**Material for this exercise**:
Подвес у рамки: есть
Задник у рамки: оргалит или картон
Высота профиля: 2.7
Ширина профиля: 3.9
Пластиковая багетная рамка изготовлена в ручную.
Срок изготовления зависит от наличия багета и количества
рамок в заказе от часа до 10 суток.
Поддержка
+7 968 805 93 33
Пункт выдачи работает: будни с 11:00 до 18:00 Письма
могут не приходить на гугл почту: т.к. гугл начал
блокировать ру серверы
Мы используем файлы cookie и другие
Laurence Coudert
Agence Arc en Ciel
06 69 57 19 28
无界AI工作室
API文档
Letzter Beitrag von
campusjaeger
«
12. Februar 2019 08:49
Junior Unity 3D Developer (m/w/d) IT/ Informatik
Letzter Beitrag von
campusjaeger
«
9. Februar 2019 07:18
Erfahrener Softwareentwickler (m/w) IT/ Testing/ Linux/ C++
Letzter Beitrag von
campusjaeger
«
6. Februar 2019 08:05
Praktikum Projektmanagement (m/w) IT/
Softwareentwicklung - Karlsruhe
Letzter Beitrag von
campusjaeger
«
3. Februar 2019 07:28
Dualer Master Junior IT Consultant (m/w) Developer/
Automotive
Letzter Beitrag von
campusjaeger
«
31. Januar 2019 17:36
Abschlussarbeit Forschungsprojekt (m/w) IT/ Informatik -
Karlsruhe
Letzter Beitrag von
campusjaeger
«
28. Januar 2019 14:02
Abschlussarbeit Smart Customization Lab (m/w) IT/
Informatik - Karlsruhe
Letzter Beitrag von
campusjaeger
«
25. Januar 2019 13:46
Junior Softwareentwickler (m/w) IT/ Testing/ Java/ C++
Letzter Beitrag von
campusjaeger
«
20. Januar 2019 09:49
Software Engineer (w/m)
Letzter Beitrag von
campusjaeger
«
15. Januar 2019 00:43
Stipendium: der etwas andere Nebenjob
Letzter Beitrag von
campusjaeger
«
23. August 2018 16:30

--

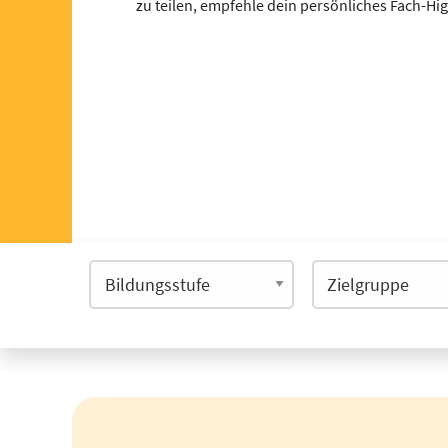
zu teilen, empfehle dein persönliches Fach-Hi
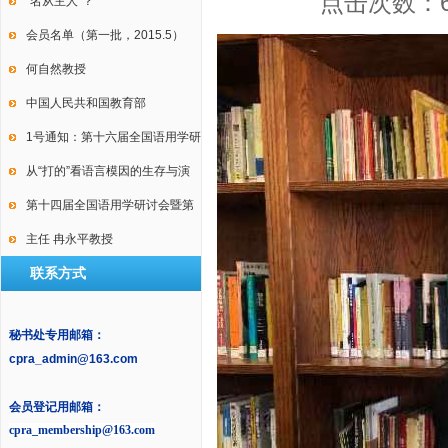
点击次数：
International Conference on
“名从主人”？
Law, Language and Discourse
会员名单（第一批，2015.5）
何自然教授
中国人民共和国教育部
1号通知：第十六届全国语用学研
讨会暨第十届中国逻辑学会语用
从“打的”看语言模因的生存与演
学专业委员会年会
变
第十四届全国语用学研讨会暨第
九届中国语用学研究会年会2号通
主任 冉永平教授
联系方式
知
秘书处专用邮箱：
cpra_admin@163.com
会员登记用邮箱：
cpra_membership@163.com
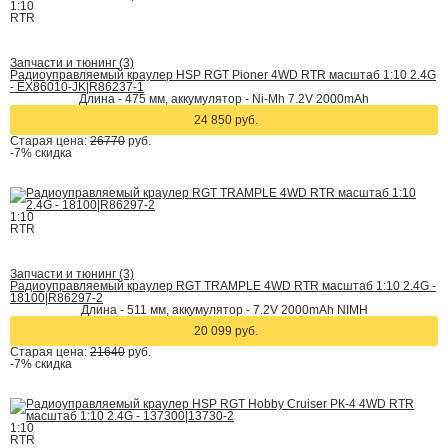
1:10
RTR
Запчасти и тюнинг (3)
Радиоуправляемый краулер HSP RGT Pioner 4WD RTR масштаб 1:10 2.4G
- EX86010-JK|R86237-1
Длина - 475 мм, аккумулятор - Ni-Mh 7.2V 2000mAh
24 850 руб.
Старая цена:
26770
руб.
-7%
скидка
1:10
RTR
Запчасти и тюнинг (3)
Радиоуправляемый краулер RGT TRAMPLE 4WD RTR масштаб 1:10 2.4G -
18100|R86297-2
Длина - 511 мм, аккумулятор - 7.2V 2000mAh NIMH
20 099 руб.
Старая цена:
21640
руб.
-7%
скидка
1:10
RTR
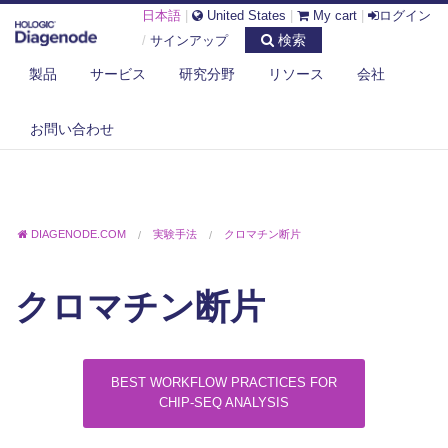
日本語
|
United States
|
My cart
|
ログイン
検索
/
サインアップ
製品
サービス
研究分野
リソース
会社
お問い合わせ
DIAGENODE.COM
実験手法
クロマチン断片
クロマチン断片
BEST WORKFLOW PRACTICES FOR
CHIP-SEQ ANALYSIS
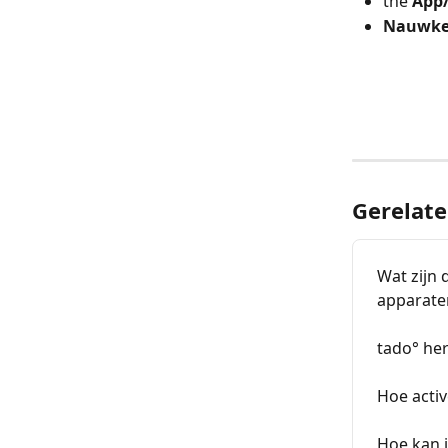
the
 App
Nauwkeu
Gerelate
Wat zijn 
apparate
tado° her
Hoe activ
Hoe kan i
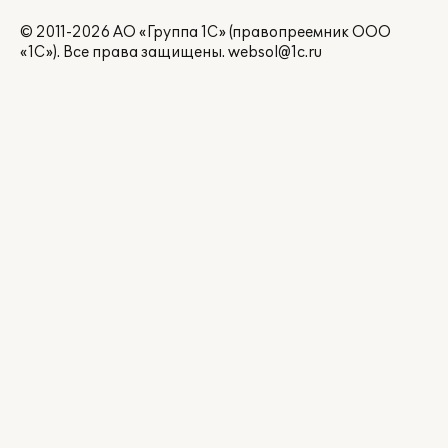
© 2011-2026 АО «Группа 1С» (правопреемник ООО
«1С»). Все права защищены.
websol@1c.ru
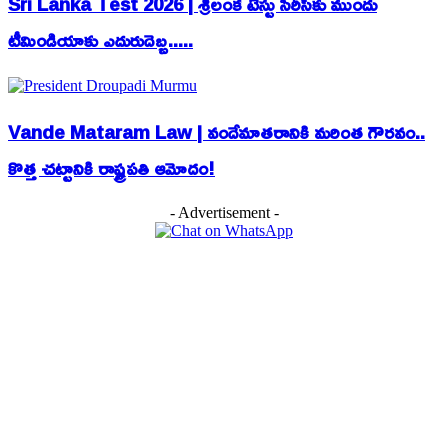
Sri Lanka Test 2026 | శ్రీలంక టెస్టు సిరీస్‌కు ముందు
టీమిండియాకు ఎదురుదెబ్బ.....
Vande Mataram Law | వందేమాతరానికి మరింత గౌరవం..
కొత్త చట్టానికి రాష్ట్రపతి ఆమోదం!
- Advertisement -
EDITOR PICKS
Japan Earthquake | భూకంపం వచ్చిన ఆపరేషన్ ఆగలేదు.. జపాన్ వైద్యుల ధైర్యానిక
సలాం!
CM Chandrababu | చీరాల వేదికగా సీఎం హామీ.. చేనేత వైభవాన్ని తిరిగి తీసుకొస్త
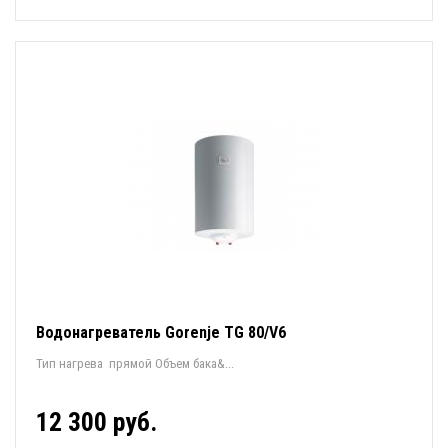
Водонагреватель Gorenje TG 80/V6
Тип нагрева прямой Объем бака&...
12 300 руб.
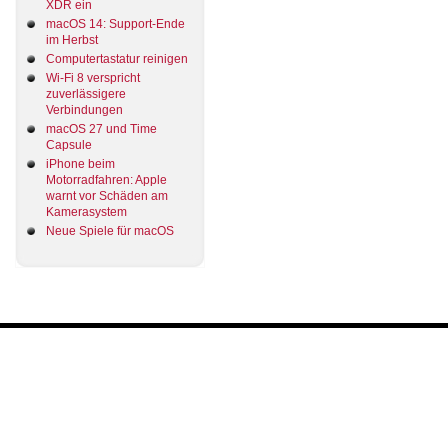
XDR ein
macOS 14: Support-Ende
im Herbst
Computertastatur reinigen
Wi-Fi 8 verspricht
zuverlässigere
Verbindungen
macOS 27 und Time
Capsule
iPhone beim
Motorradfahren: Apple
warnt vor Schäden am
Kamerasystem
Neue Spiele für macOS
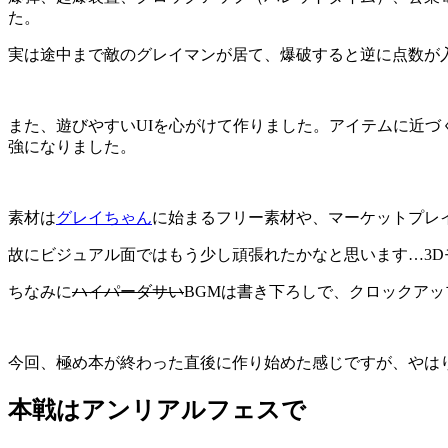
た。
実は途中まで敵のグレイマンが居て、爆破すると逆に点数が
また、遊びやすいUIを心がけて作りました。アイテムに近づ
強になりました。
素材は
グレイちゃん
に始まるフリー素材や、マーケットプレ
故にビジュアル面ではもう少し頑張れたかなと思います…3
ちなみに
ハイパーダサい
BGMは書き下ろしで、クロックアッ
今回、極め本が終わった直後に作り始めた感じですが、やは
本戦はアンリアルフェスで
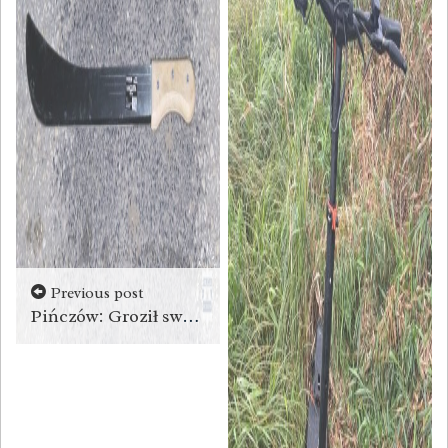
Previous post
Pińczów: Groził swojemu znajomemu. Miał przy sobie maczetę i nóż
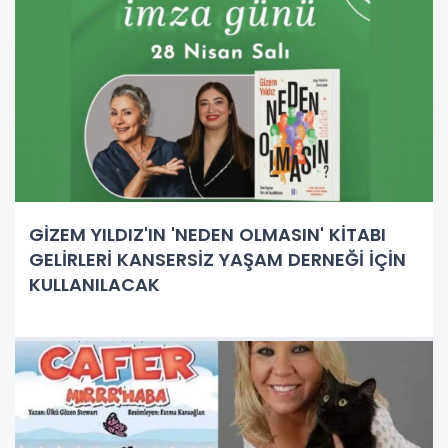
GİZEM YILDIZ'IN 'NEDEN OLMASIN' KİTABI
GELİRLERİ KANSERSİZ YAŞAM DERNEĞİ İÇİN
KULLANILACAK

**Prompt**: Reproduce word for word the lines of the listing, starting with the line that contains "GİZEM YILDIZ'IN 'NEDEN OLMASIN' KİTABI" and going on through the line that contains "KULLANILACAK".

**Answer**:
GİZEM YILDIZ'IN 'NEDEN OLMASIN' KİTABI
GELİRLERİ KANSERSİZ YAŞAM DERNEĞİ İÇİN
KULLANILACAK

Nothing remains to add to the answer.